Never do anything that even smacks of manipulation. If your spouse says it does, then mark it down in big letters, it does. And stop it. Now.

Never make a pledge you do not keep.

Never stretch a truth and make it seem that one person is giving more than they are, in order to inspire another.

Never violate a confidence.

Always listen to your counselors.  Heed the advice of godly men and women whom you trust most.

The project to buy a car for my missionary friends went through three stages. Originally, I wanted to buy them a new car myself. Nothing could be simpler than this.  However, the stock market has been cruel to my retirement fund this year, so that was out.  I prayed for the Lord to show me what to do.

The second stage was involving four friends to help.  I felt that if each one of us could give, say, $5,000, the missionaries could buy a nice new car.  But two things happened to stop that.

First, one of the friends told me his finances were such that he could not participate at all.  And the second friend said, “Joe, I don’t even buy a new car for myself. You pay 10k just for the new car smell.”  He added we could get a good used car for “10 to 12k.”

That felt right.  Okay. We could do that.

Then, my son and a friend suggested we take the GoFundMe route. The first friend had said, “Let’s invite people to contribute. They’ll do it.”

(Explanation: I found out later there are several such sites to help people raise money through social media.  A good friend’s family had used GoFundMe after their adult son lost his home in a flood, and they recommended it. I was not happy that they deduct 8 percent for themselves, but we went with them. Later, I was told of alternatives that deduct nothing.  So, this should not be interpreted as an endorsement of GoFundMe.)

He was right.  I am grateful.

Originally, had I bought the car for our missionary friends, one person would have been blessed (me). Had we gone the second route with my four friends, five families would have shared the blessing.  But by opening the project to everyone, we ended up with over 100 contributors.  Thus, over a hundred times as many were blessed than had I done by original plan.  “It is more blessed to give than to receive” (Acts 20:35).

And thus one final principle: Better to have a hundred small gifts than one huge one.

Say you are trying to raise ten thousand dollars as we were.  Had I bought the car for the missionaries, they would have been beholden to me.  However, since scores of people contributed–giving amounts ranging from 5 dollars to a thousand–the recipients are a) blessed from every direction, b) unaware of the names of so many who gave and how to thank them, c) not indebted to one person for his “largesse,” and d) able to look heavenward and thank the Lord and go forward.

In the late 1970s, I was pastoring a church in Mississippi that sent me to Singapore in response to a request from our missionaries there.

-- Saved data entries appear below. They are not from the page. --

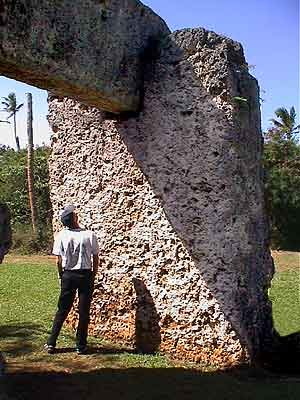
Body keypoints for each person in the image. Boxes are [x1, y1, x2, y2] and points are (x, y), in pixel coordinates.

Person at [45, 205, 99, 355]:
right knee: (84, 312)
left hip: (68, 275)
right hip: (85, 275)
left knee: (62, 309)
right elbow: (95, 257)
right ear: (74, 219)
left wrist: (61, 275)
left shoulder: (61, 236)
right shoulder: (89, 234)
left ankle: (51, 343)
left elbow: (58, 260)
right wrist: (93, 274)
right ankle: (80, 345)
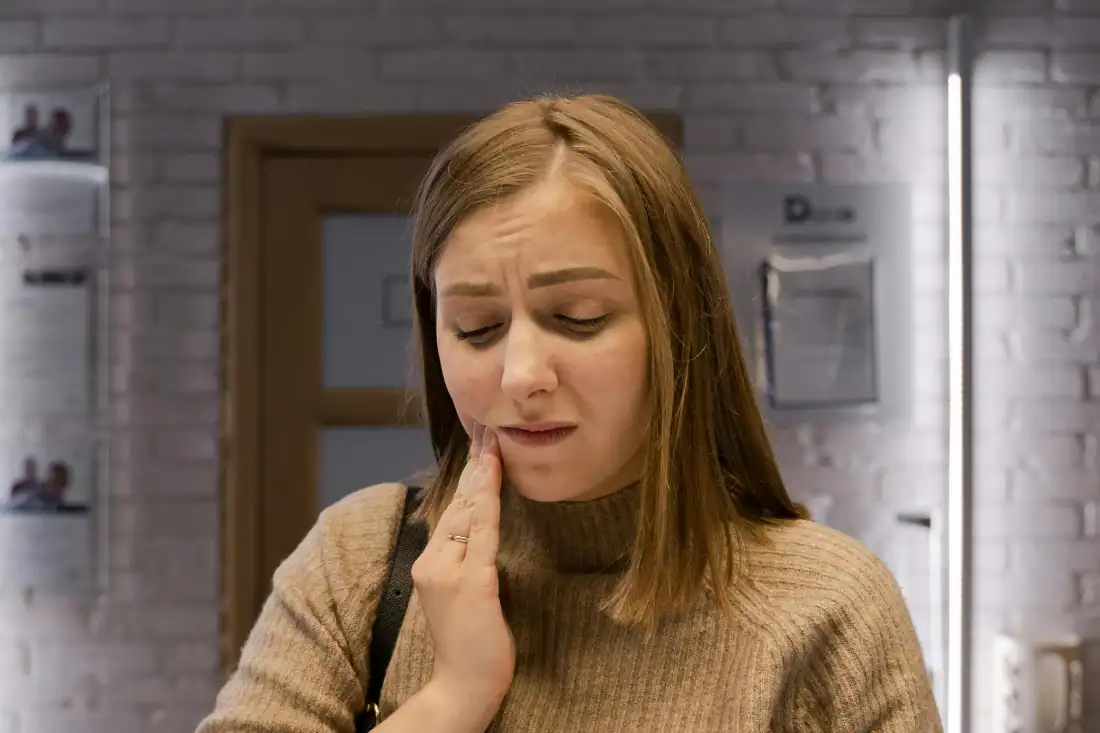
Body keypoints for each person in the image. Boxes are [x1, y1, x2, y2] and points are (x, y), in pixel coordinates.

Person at [198, 94, 941, 732]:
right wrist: (454, 697)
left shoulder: (826, 607)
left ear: (678, 327)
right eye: (477, 327)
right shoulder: (357, 562)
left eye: (579, 316)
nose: (521, 375)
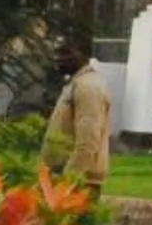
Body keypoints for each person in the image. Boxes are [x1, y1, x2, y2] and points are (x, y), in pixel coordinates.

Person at [41, 44, 114, 188]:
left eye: (66, 53)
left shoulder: (88, 88)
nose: (58, 58)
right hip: (66, 177)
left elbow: (88, 140)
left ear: (83, 54)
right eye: (56, 53)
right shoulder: (77, 83)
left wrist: (69, 179)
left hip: (79, 181)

As a  part of their urban evangelization outreach, they needed a cartoonist to draw a comic book with a message for young people.  After doing the drawings, I found out that the plan was for the missionary to attempt to print the comic on an offset machine.  Knowing my generous and mission-minded flock, I told them my congregation would be happy to pay the costs of having the book professionally printed in full color.  Ten thousand copies of the book would cost something over three thousand dollars.

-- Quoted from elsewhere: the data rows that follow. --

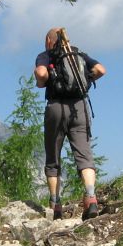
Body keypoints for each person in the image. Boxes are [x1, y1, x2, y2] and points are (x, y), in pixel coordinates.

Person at [34, 27, 106, 220]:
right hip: (79, 107)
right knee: (84, 155)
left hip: (56, 108)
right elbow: (101, 69)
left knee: (53, 157)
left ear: (49, 41)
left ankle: (55, 204)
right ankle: (91, 198)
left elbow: (41, 73)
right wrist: (87, 79)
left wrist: (44, 81)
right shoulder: (78, 53)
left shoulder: (46, 55)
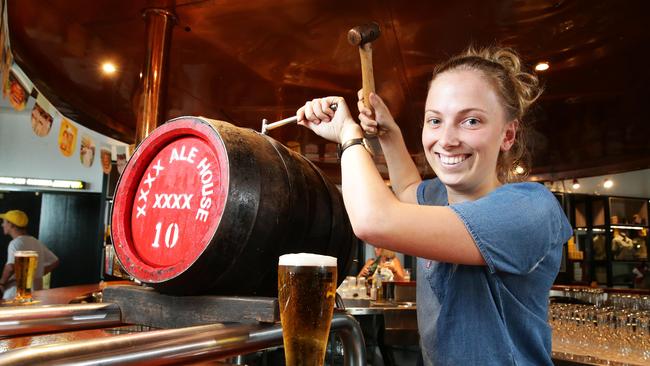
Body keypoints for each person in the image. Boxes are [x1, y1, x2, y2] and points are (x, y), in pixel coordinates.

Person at [297, 46, 572, 365]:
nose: (447, 139)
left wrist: (350, 136)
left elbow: (374, 221)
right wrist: (389, 134)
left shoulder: (529, 209)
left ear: (508, 134)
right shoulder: (439, 198)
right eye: (435, 120)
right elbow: (409, 189)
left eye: (471, 121)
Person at [0, 210, 59, 300]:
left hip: (14, 294)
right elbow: (55, 262)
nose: (2, 225)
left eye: (4, 222)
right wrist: (35, 274)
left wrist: (2, 283)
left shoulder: (15, 243)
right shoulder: (36, 242)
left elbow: (11, 267)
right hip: (35, 294)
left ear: (11, 224)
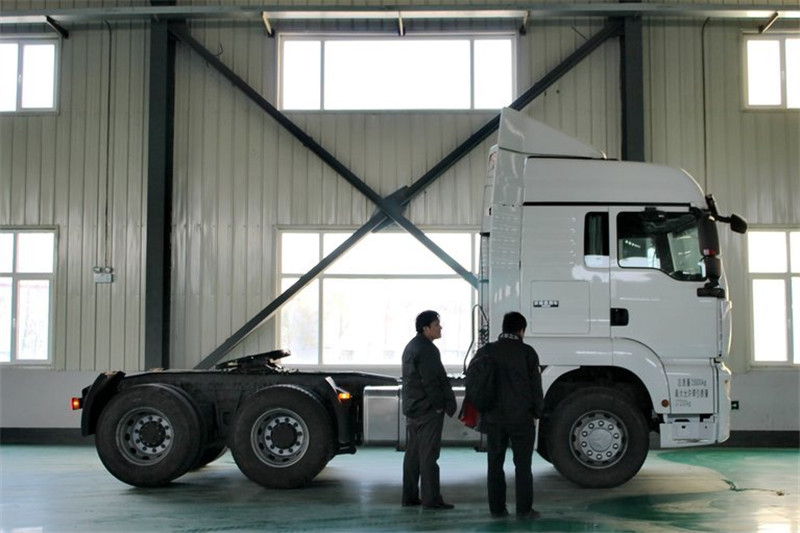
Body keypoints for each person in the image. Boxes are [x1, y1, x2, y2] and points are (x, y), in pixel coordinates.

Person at [480, 311, 543, 520]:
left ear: (504, 327)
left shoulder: (487, 350)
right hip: (521, 418)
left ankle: (497, 509)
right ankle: (524, 510)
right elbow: (535, 388)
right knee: (523, 466)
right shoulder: (527, 353)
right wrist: (537, 412)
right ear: (521, 330)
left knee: (495, 464)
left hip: (494, 418)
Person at [401, 310, 457, 510]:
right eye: (436, 325)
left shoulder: (412, 346)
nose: (440, 328)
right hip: (427, 409)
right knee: (429, 456)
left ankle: (409, 497)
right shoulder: (427, 349)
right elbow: (432, 381)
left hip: (413, 407)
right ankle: (431, 499)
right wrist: (440, 405)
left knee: (413, 454)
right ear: (426, 328)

When I arrived home and informed our people of the plan, I made an interesting announcement: “No one will be allowed to give more than twenty-five dollars.”  Some thought that was a funny thing to do, but I knew my people.  All I had to do was stand in the pulpit and announce what we were doing and several people would have whipped out their checkbooks and underwritten the entire project in a heartbeat.  But the blessings needed to be shared.

When the comics were printed, the missionary asked how many copies I wanted for our people.  I asked for over a hundred, which we distributed to the wonderful men and women who had paid for the project.

Every pastor does not learn this lesson, but those who do feel they have struck the mother lode:  Once your people learn the joys of giving to the Lord, nothing will be impossible.